═════ PROVIDED DATA ═════

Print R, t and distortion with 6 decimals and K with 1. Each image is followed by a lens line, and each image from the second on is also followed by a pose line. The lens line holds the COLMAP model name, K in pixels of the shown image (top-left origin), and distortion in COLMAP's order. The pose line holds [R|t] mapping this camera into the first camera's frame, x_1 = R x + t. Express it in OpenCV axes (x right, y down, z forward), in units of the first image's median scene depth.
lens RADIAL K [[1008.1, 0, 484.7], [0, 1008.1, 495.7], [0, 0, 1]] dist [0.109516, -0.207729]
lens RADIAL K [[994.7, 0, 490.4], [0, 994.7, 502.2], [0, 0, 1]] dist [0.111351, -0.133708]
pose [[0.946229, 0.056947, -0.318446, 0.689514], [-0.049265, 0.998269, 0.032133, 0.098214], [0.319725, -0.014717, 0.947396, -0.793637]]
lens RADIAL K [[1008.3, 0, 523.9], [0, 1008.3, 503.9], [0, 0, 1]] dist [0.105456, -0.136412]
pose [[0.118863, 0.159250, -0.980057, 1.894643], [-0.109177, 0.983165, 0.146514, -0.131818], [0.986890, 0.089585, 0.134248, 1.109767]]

═════

-- EXERCISE PROMPT --
Reproduce the listing with every occurrence of "lens line" changed to "intrinsics line", keeping everything else the same.

-- SOLUTION TO THE EXERCISE --
Print R, t and distortion with 6 decimals and K with 1. Each image is followed by a intrinsics line, and each image from the second on is also followed by a pose line. The intrinsics line holds the COLMAP model name, K in pixels of the shown image (top-left origin), and distortion in COLMAP's order. The pose line holds [R|t] mapping this camera into the first camera's frame, x_1 = R x + t. Express it in OpenCV axes (x right, y down, z forward), in units of the first image's median scene depth.
lens RADIAL K [[1008.1, 0, 484.7], [0, 1008.1, 495.7], [0, 0, 1]] dist [0.109516, -0.207729]
lens RADIAL K [[994.7, 0, 490.4], [0, 994.7, 502.2], [0, 0, 1]] dist [0.111351, -0.133708]
pose [[0.946229, 0.056947, -0.318446, 0.689514], [-0.049265, 0.998269, 0.032133, 0.098214], [0.319725, -0.014717, 0.947396, -0.793637]]
lens RADIAL K [[1008.3, 0, 523.9], [0, 1008.3, 503.9], [0, 0, 1]] dist [0.105456, -0.136412]
pose [[0.118863, 0.159250, -0.980057, 1.894643], [-0.109177, 0.983165, 0.146514, -0.131818], [0.986890, 0.089585, 0.134248, 1.109767]]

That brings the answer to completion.